Apparently not. Not only had Soriot’s job become larger after the strategic $39bn acquisition of Alexion last December, but his team is “critical to future business success and increased scope of roles in light of significant activities arising from the Covid-19 vaccine development”, according to AstraZeneca’s non-executive directors. A share award worth 6.5 times Soriot’s salary was needed to continue to close “the gap to market pay levels within the competitive global and European pharmaceutical talent pool”. Soriot needs to know that he could end up with a more respectable £17.8m (assuming the share price goes up 50 per cent over the next three years), although it would be more realistic to consider his target pay. Under the new policy, it would be over £7m – still less than that of AstraZeneca’s European peers. 

 

Reward consultants earn their keep

Curiously, the directors of the more profitable GlaxoSmithKline (GSK) regard the going rate as more like £6m. That’s what they say is the target pay of their chief executive, Emma Walmsley, which they describe as being comfortably above the median, not below it. The difference is because AstraZeneca confines its comparison to seven European pharma groups (Bayer, GSK, Merck, Novartis, Nova Nordisk, Roche and Sanofi) whereas GSK also includes about 20 multinationals in other industries. Both accept that their global pharma peers will pay more since most are based in the US, where in general, top pay is significantly higher. 

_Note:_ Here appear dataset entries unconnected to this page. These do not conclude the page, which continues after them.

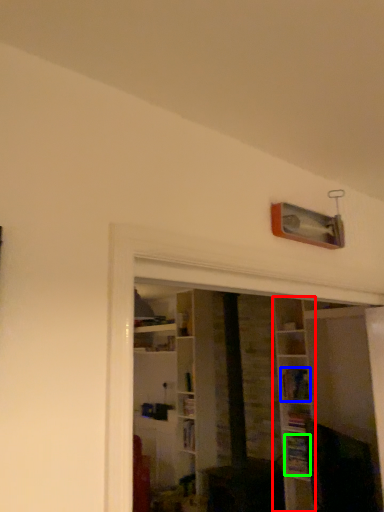
Question: Which is nearer to the shelf (highlighted by a red box)? book (highlighted by a blue box) or book (highlighted by a green box).

Choices:
 (A) book
 (B) book

Answer: (A)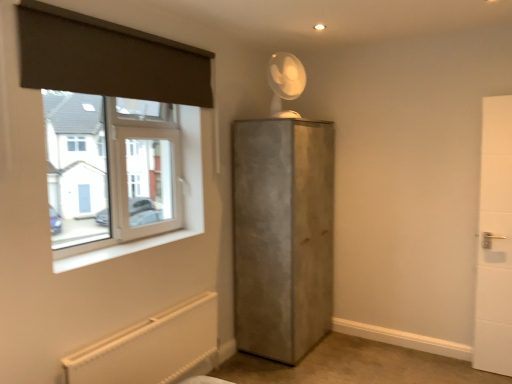
In order to face white plastic window at upper left, should I rotate leftwards or rightwards?

To face it directly, rotate left by 17.584 degrees.

The height and width of the screenshot is (384, 512). What do you see at coordinates (108, 58) in the screenshot? I see `dark gray fabric at upper left` at bounding box center [108, 58].

Identify the location of white textured radiator at lower left. (151, 347).

Where is `transparent plastic fan at upper center`? transparent plastic fan at upper center is located at coordinates (285, 82).

The width and height of the screenshot is (512, 384). What are the coordinates of `concrete cabinet at center, acting as the first door starting from the left` in the screenshot? It's located at (282, 235).

What are the coordinates of `white smooth window sill at lower left` in the screenshot? It's located at (123, 249).

Does white plastic window at upper left have a lesser height compared to white textured radiator at lower left?

Incorrect, the height of white plastic window at upper left does not fall short of that of white textured radiator at lower left.

From the image's perspective, which is above, white plastic window at upper left or white textured radiator at lower left?

white plastic window at upper left is shown above in the image.

From a real-world perspective, is white plastic window at upper left physically above white textured radiator at lower left?

Indeed, from a real-world perspective, white plastic window at upper left stands above white textured radiator at lower left.

Does point (76, 184) come behind point (215, 351)?

That is False.

Between white plastic window at upper left and transparent plastic fan at upper center, which one has larger size?

With larger size is white plastic window at upper left.

Is point (52, 162) positioned after point (282, 74)?

No, it is not.

From the image's perspective, is concrete cabinet at center, which is counted as the second door, starting from the right, on transparent plastic fan at upper center?

Actually, concrete cabinet at center, which is counted as the second door, starting from the right, appears below transparent plastic fan at upper center in the image.

Is there a large distance between concrete cabinet at center, acting as the first door starting from the left, and transparent plastic fan at upper center?

No, concrete cabinet at center, acting as the first door starting from the left, is not far away from transparent plastic fan at upper center.

From a real-world perspective, is concrete cabinet at center, acting as the first door starting from the left, on top of transparent plastic fan at upper center?

No.

Is concrete cabinet at center, which is counted as the second door, starting from the right, facing towards transparent plastic fan at upper center?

What provoked the remuneration committee’s concern? That Soriot might jump ship? Possibly. But he’d be walking away from a potential bonus for the current year of over £2m, and from shares tied up in previous awards that could potentially be worth over £25m. That’s quite a chunk for another pharma company to contemplate buying out. If the directors are thinking along these lines, it’s unhealthy for another reason: it gives the chief executive too much bargaining power. In a recent blog by the well-regarded pay consultant Tom Gosling, formerly of PwC, he said: “My own experience was that excessive pay demands were often the sign of a CEO believing their own publicity and a board that had lost discipline and oversight.” 

There’s a natural tendency for people to regard their pay as a mark of appreciation, as perhaps Soriot could not help reflecting when, in 2018, he told the Sunday Times: “The truth is I’m the lowest-paid CEO in the whole industry.” And over the past year, Soriot came under “really disheartening” fire from several quarters about the Covid jabs rollout. The 40 per cent shareholder vote against the proposed new pay policy last month could be interpreted as ingratitude directed personally at him, but that would be misguided – 60 per cent backed it and an almost unanimous vote then endorsed him as a director. 

No, the real issue is whether the high pressure and carping criticisms are getting him down. If he’s had enough, lobbing more financial gestures of appreciation at him is hardly likely to dissuade him from throwing in the towel. Since becoming chief executive in 2012, he’s received almost £90m. Deduct half for tax and that’s still more than enough to support him and his family for the rest of their lives. And probably their descendants as well.